An agent service orchestrates the flow. A semantic service handles embedding and near-duplicate detection. A parse service extracts text from PDFs, EPUBs, and Office documents. A portal provides the human interface. An Ofelia cron scheduler drives the monitor system. Each service is independently scalable and restartable.


Why Self-Host?

The argument for self-hosting a web research stack isn't purely about cost, though the economics of per-API-call pricing become punishing at scale. It's about control over your data pipeline. Every page you scrape through a third-party service passes through their infrastructure. Every query you send becomes part of their training data consideration set. Every crawl you run is subject to their rate limits, their content policies, their definition of fair use.

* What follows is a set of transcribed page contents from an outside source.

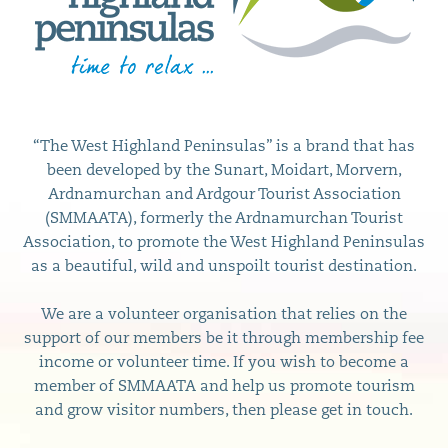
“The West Highland Peninsulas” is a brand that has
been developed by the Sunart, Moidart, Morvern,
Ardnamurchan and Ardgour Tourist Association
(SMMAATA), formerly the Ardnamurchan Tourist
Association, to promote the West Highland Peninsulas
as a beautiful, wild and unspoilt tourist destination.
We are a volunteer organisation that relies on the
support of our members be it through membership fee
income or volunteer time. If you wish to become a
member of SMMAATA and help us promote tourism
and grow visitor numbers, then please get in touch.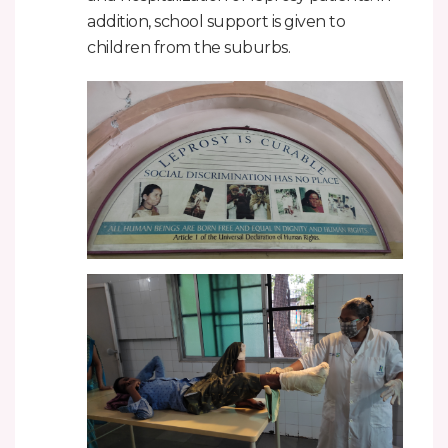
addition, school support is given to
children from the suburbs.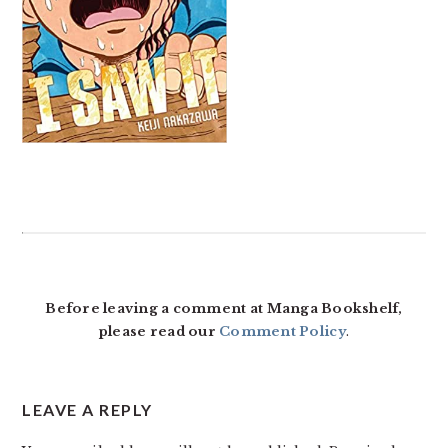
READER
INTERACTIONS
Before leaving a comment at Manga Bookshelf,
please read our
Comment Policy
.
LEAVE A REPLY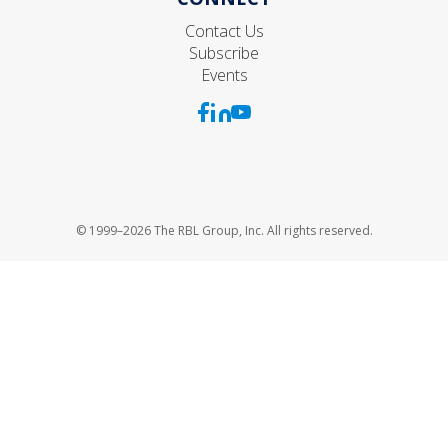
Contact Us
Subscribe
Events
© 1999–2026 The RBL Group, Inc. All rights reserved.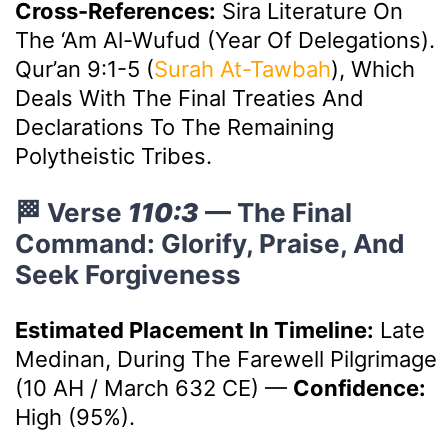
Cross-References:
Sira Literature On
The ‘Am Al-Wufud (Year Of Delegations).
Qur’an 9:1-5 (
Surah At-Tawbah
), Which
Deals With The Final Treaties And
Declarations To The Remaining
Polytheistic Tribes.
🏁 Verse
110:3
— The Final
Command: Glorify, Praise, And
Seek Forgiveness
Estimated Placement In Timeline:
Late
Medinan, During The Farewell Pilgrimage
(10 AH / March 632 CE)
—
Confidence:
High (95%).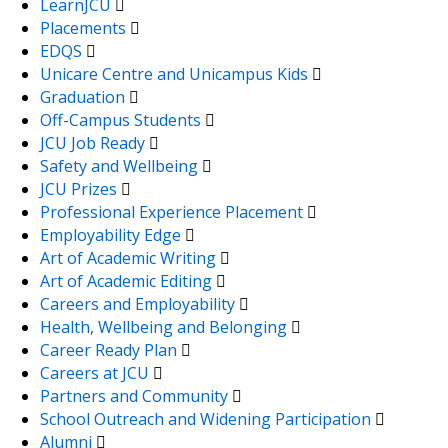
LearnJCU
Placements
EDQS
Unicare Centre and Unicampus Kids
Graduation
Off-Campus Students
JCU Job Ready
Safety and Wellbeing
JCU Prizes
Professional Experience Placement
Employability Edge
Art of Academic Writing
Art of Academic Editing
Careers and Employability
Health, Wellbeing and Belonging
Career Ready Plan
Careers at JCU
Partners and Community
School Outreach and Widening Participation
Alumni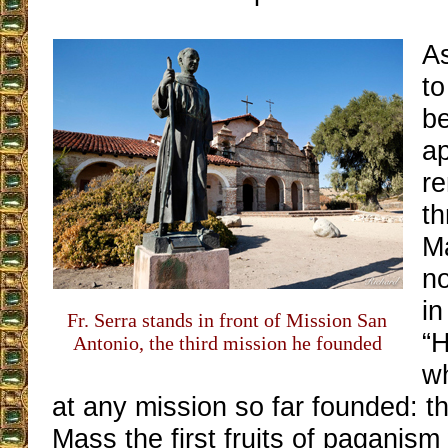
As
to
be
a
r
th
Ma
no
in
Fr. Serra stands in front of Mission San
“
Antonio, the third mission he founded
w
at any mission so far founded: tha
Mass the first fruits of paganism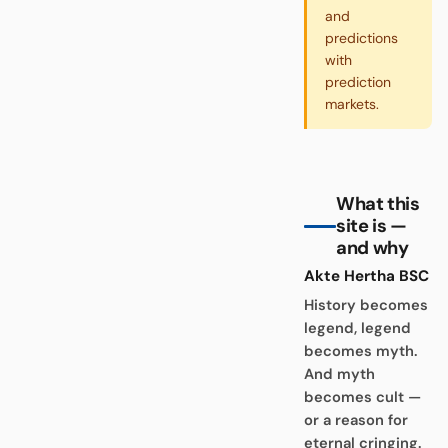
and
predictions
with
prediction
markets.
What this
site is —
and why
Akte Hertha BSC
History becomes
legend, legend
becomes myth.
And myth
becomes cult —
or a reason for
eternal cringing.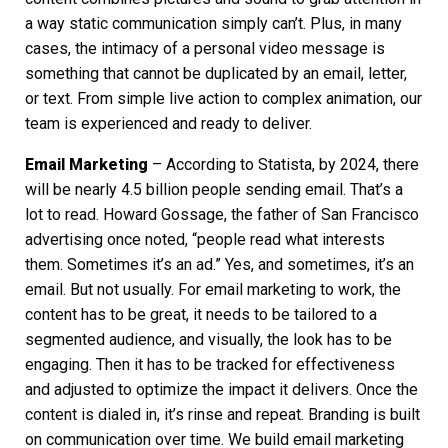
a way static communication simply can’t. Plus, in many
cases, the intimacy of a personal video message is
something that cannot be duplicated by an email, letter,
or text. From simple live action to complex animation, our
team is experienced and ready to deliver.
Email Marketing
– According to Statista, by 2024, there
will be nearly 4.5 billion people sending email. That’s a
lot to read. Howard Gossage, the father of San Francisco
advertising once noted, “people read what interests
them. Sometimes it’s an ad.” Yes, and sometimes, it’s an
email. But not usually. For email marketing to work, the
content has to be great, it needs to be tailored to a
segmented audience, and visually, the look has to be
engaging. Then it has to be tracked for effectiveness
and adjusted to optimize the impact it delivers. Once the
content is dialed in, it’s rinse and repeat. Branding is built
on communication over time. We build email marketing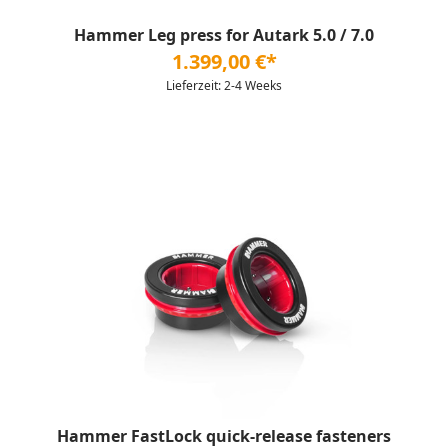
Hammer Leg press for Autark 5.0 / 7.0
1.399,00 €*
Lieferzeit: 2-4 Weeks
Hammer FastLock quick-release fasteners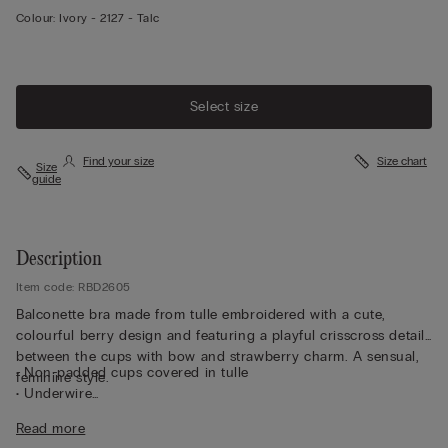
Colour:
Ivory -
2127 - Talc
Select size
Find your size
Size chart
Size
guide
Description
Item code: RBD2605
Balconette bra made from tulle embroidered with a cute,
colourful berry design and featuring a playful crisscross detail
between the cups with bow and strawberry charm. A sensual,
• Non-padded cups covered in tulle
feminine style.
• Underwire
• Braided double straps, adjustable at the back
Read more
• Removable clip-on charm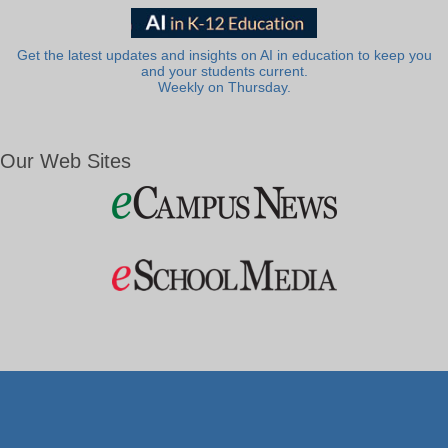
Get the latest updates and insights on AI in education to keep you
and your students current.
Weekly on Thursday.
Our Web Sites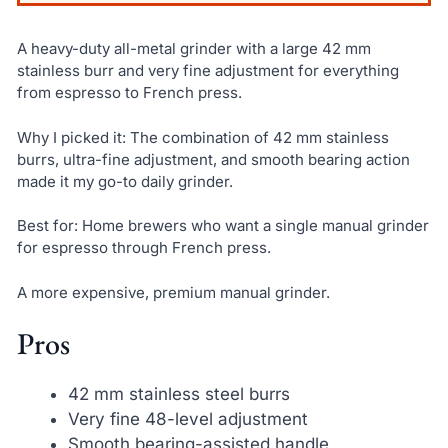
A heavy-duty all-metal grinder with a large 42 mm
stainless burr and very fine adjustment for everything
from espresso to French press.
Why I picked it: The combination of 42 mm stainless
burrs, ultra-fine adjustment, and smooth bearing action
made it my go-to daily grinder.
Best for: Home brewers who want a single manual grinder
for espresso through French press.
A more expensive, premium manual grinder.
Pros
42 mm stainless steel burrs
Very fine 48-level adjustment
Smooth bearing-assisted handle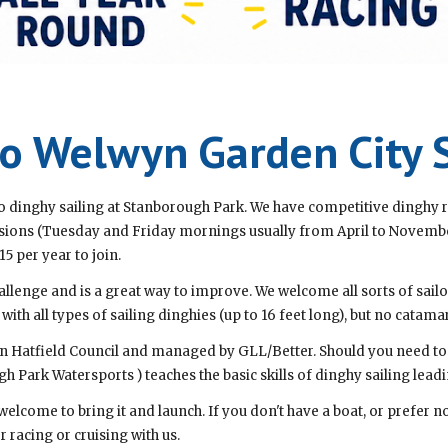
 Welwyn Garden City S
 dinghy sailing at Stanborough Park. We have competitive dinghy r
ssions (Tuesday and Friday mornings usually from April to Novemb
15 per year to join.
allenge and is a great way to improve. We welcome all sorts of sailor
h all types of sailing dinghies (up to 16 feet long), but no catama
n Hatfield Council and managed by GLL/Better. Should you need to l
h Park Watersports ) teaches the basic skills of dinghy sailing leadi
 welcome to bring it and launch. If you don't have a boat, or prefer 
r racing or cruising with us.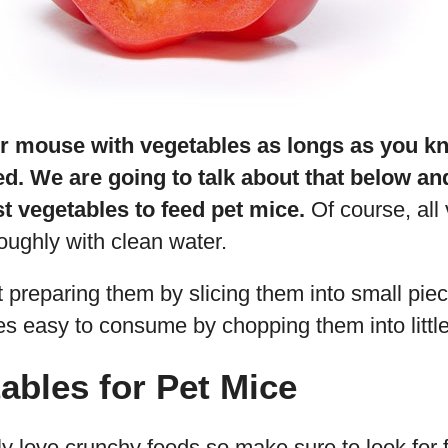
r mouse with vegetables as longs as you 
ed. We are going to talk about that below a
t vegetables to feed pet mice.
Of course, all
oughly with clean water.
 preparing them by slicing them into small pie
s easy to consume by chopping them into littl
ables for Pet Mice
y love crunchy foods so make sure to look for 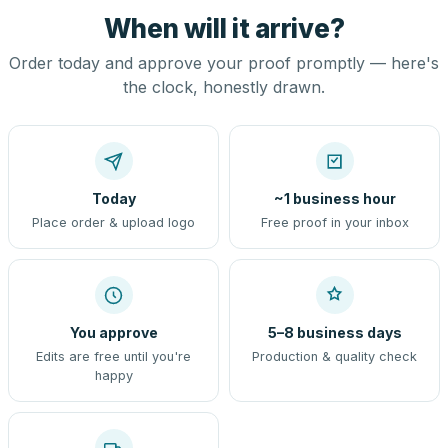
When will it arrive?
Order today and approve your proof promptly — here's
the clock, honestly drawn.
Today
~1 business hour
Place order & upload logo
Free proof in your inbox
You approve
5–8 business days
Edits are free until you're
Production & quality check
happy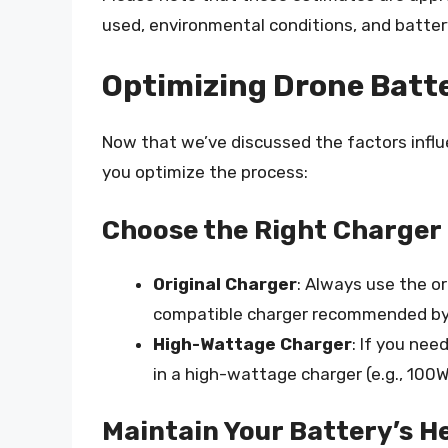
used, environmental conditions, and batter
Optimizing Drone Batt
Now that we’ve discussed the factors influe
you optimize the process:
Choose the Right Charger
Original Charger
: Always use the or
compatible charger recommended by
High-Wattage Charger
: If you nee
in a high-wattage charger (e.g., 100W
Maintain Your Battery’s H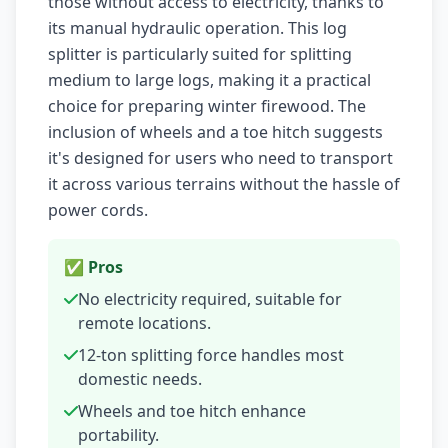
those without access to electricity, thanks to
its manual hydraulic operation. This log
splitter is particularly suited for splitting
medium to large logs, making it a practical
choice for preparing winter firewood. The
inclusion of wheels and a toe hitch suggests
it's designed for users who need to transport
it across various terrains without the hassle of
power cords.
✅ Pros
No electricity required, suitable for
remote locations.
12-ton splitting force handles most
domestic needs.
Wheels and toe hitch enhance
portability.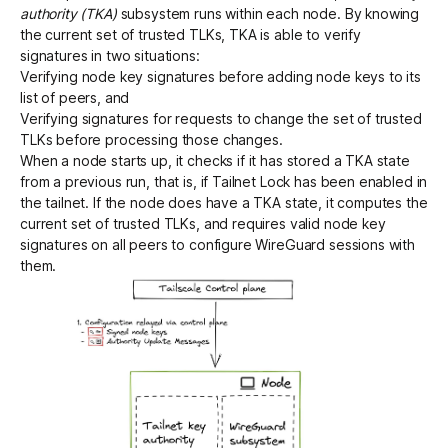
authority (TKA)
subsystem runs within each node. By knowing
the current set of trusted TLKs, TKA is able to verify
signatures in two situations:
Verifying node key signatures before adding node keys to its
list of peers, and
Verifying signatures for requests to change the set of trusted
TLKs before processing those changes.
When a node starts up, it checks if it has stored a TKA state
from a previous run, that is, if Tailnet Lock has been enabled in
the tailnet. If the node does have a TKA state, it computes the
current set of trusted TLKs, and requires valid node key
signatures on all peers to configure WireGuard sessions with
them.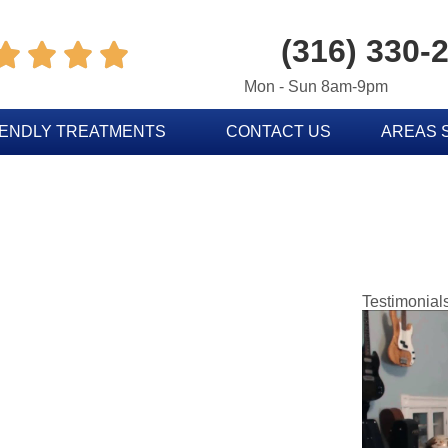
(316) 330-




Mon - Sun 8am-9pm
IENDLY TREATMENTS
CONTACT US
AREAS 
Testimonial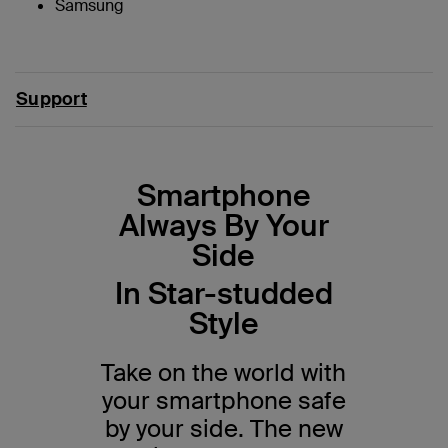
Samsung
Support
Smartphone
Always By Your
Side
In Star-studded
Style
Take on the world with
your smartphone safe
by your side. The new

With GroktoCrawl, your data stays on your hardware. The embedding model runs locally. The search cache is yours. The crawl queue is yours. There's no tier upgrade email waiting for you when you start using the tool the way it was meant to be used.


v0.9.0 and Beyond

This release also includes 49 resolved type errors across the codebase, Grafana dashboards with 20+ panels, Prometheus alerting with full runbooks, integration tests across all seven services, and a complete set of Architecture Decision Records documenting every architectural choice.

The crawl engine, the deep search, the monitors, the grounded answers: it all runs on your hardware, under your control. That's the point.

GroktoCrawl is at github.com/groktopus/groktocrawl. SlopSearX is at github.com/magnus919/SlopSearX. Both are MIT licensed. Both are the same tools we use internally at Groktopus, given to the world as we built them. Contributions welcome. docker compose up and you're running.